Mélenchon et ses nervis excluent manu militari Nicolas Dupont-Aigan d’une manifestation. (vidéo)

Lundi soir, alors qu’il sortait d’un studio de télévision, le candidat à la présidentielle Nicolas Dupont-aignan, décida de se rendre devant l’ambassade de Grèce où se tenait une manifestation contre les plans d’austérités qui enfoncent de plus en plus ce pays dans la misère. Favorable comme Marine Le Pen à la sortie de la Grèce de la zone euro, Nicolas Dupont-aignan avait toute légitimité à s’associer à l’indignation des manifestants. Mais ce n’était sans compter la présence des milices de Mélenchon et de Besancenot.

Fidèle à la tradition sectaire de la gauche, les idiots utiles du capitalisme et du PS ont exclu manu militari l’élu au suffrage universel, en le traitant évidemment de… Fasciste. (reductio ad Hitlerum oblige)

Nous ne dirons jamais assez combien il devient difficile de faire vivre la liberté d’expression et la démocratie dans un pays enkysté par la pensée totalitaire et la bureaucratie de gauche. Et Mélenchon devient son pire représentant. Celui que les commentateurs éblouis présentent comme un grand tribun se révèle de plus en plus comme un apparatchik de la Stasi. Interrogé sur l’agression qu’a subi Nicolas Dupont-Aignan, le petit père sans peuple et sans moustache a déclaré:

…il lui revient de savoir que personne parmi nous n’aime la confusion des genres politiques. Il aurait dû y penser. Il aurait dû organiser sa présence de son côté avec les militants de son parti. Personne ne les aurait empêchés de le faire. Mais venir au milieu des nôtres, comme s’il était chez lui : non. Ce n’est pas raisonnable pour lui de ne pas l’avoir compris tout seul. Aucun de nous n’a envie de donner prise aux insupportables amalgames qui font les délices de la presse « oui-oui » qui met dans un même sac « souverainiste » ou « populiste » tout ce qui s’oppose à leur cruel aveuglement. Et devant le martyr des Grecs nous mettons en cause le capitalisme de notre époque, français, allemand et nord-américain en particulier. Pas les billevesées des frustrations nationalistes. Nous ne voulons pas être récupérés. Nous sommes internationalistes.

Comme l’ensemble des formations de gauche, le Parti de Gauche de Mélenchon se croit dépositaire du bien. Seul lui et la gauche sont dans le vrai. La rue c’est la gauche. La violence légitime c’est la gauche. L’humain et l’amour c’est encore elle. La bonté c’est toujours elle. La culture, le savoir, la connaissance, le talent c’est évidement la gauche. La gauche est divine, on ne peut la soupçonner du moindre mal… même pas les 100 millions de morts du communisme…

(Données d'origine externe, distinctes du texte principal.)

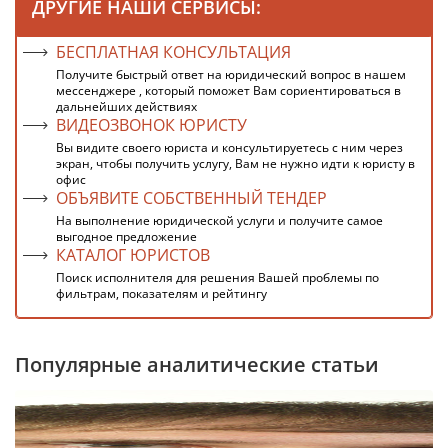
ДРУГИЕ НАШИ СЕРВИСЫ:
БЕСПЛАТНАЯ КОНСУЛЬТАЦИЯ
Получите быстрый ответ на юридический вопрос в нашем
мессенджере , который поможет Вам сориентироваться в
дальнейших действиях
ВИДЕОЗВОНОК ЮРИСТУ
Вы видите своего юриста и консультируетесь с ним через
экран, чтобы получить услугу, Вам не нужно идти к юристу в
офис
ОБЪЯВИТЕ СОБСТВЕННЫЙ ТЕНДЕР
На выполнение юридической услуги и получите самое
выгодное предложение
КАТАЛОГ ЮРИСТОВ
Поиск исполнителя для решения Вашей проблемы по
фильтрам, показателям и рейтингу
Популярные аналитические статьи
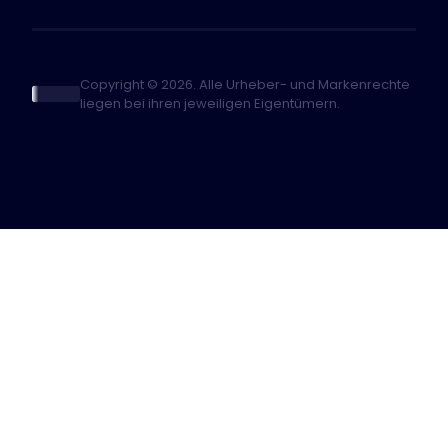
Copyright © 2026. Alle Urheber- und Markenrechte
liegen bei ihren jeweiligen Eigentümern.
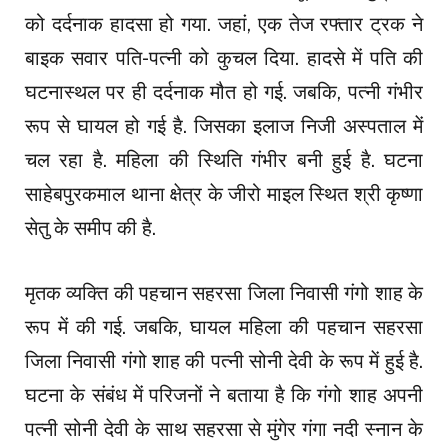
को दर्दनाक हादसा हो गया. जहां, एक तेज रफ्तार ट्रक ने
बाइक सवार पति-पत्नी को कुचल दिया. हादसे में पति की
घटनास्थल पर ही दर्दनाक मौत हो गई. जबकि, पत्नी गंभीर
रूप से घायल हो गई है. जिसका इलाज निजी अस्पताल में
चल रहा है. महिला की स्थिति गंभीर बनी हुई है. घटना
साहेबपुरकमाल थाना क्षेत्र के जीरो माइल स्थित श्री कृष्णा
सेतु के समीप की है.
मृतक व्यक्ति की पहचान सहरसा जिला निवासी गंगो शाह के
रूप में की गई. जबकि, घायल महिला की पहचान सहरसा
जिला निवासी गंगो शाह की पत्नी सोनी देवी के रूप में हुई है.
घटना के संबंध में परिजनों ने बताया है कि गंगो शाह अपनी
पत्नी सोनी देवी के साथ सहरसा से मुंगेर गंगा नदी स्नान के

Souvenons-nous que la gauche de Mélenchon fut celle qui soutint l’Ayatollah Khomeini en Iran. Et c’est Mélenchon encore et toujours qui regrettait il y a peu sur les ondes de France culture la victoire de Charles Martel contre les arabes à Poitiers:

« … Si on avait pu s’épargner les siècles d’obscurantisme que nous a valu la main-mise de l’Eglise sur l’Occident chrétien, si on avait pu, nous, gagner l’apport des civilisations arabes, arabo-andalouses… »

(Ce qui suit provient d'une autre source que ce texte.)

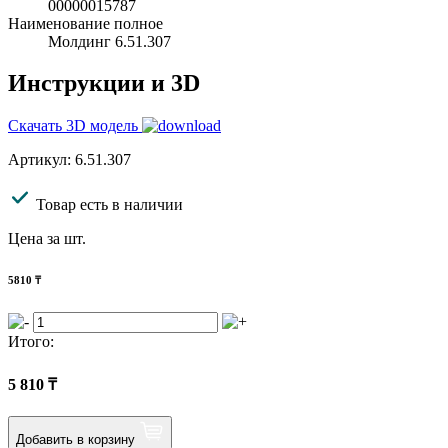
00000015787
Наименование полное
Молдинг 6.51.307
Инструкции и 3D
Скачать 3D модель
Артикул: 6.51.307
Товар есть в наличии
Цена за шт.
5810
₸
Итого:
5 810
₸
Добавить в корзину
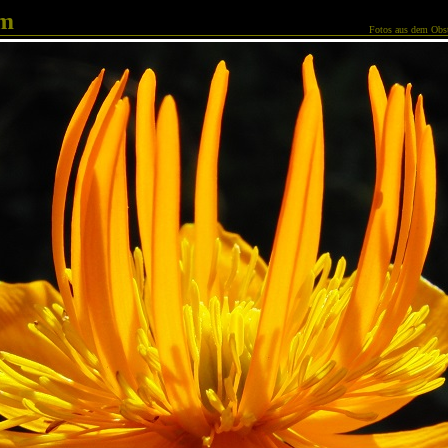
am
Fotos aus dem Obst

On soulignera le poncif au sujet de la merveilleuse civilisation andalouse. Pour en savoir plus sur la conquête de l’Islam en Espagne et des conditions de vie de l’époque, on se référera à l’historien médiéviste Jacques Heers, professeur émérite à la Sorbonne pour qui: Parler, comme l’ont fait et le font encore quelques historiens d’occasion, d’une civilisation et d’une société « des trois cultures », musulmanes, juive et chrétienne, est signe d’ignorance et de supercherie, les deux ensemble généralement » in les négriers en terre d’Islam VII-XVIème siècle, Editions Perrin, 2007

Mélenchon est un affabulateur qui n’ a pour seul programme le ralliement aux socialistes. Non Mélenchon n’est pas démocrate de gauche et son républicanisme est comparable à la parade nuptiale du Paon.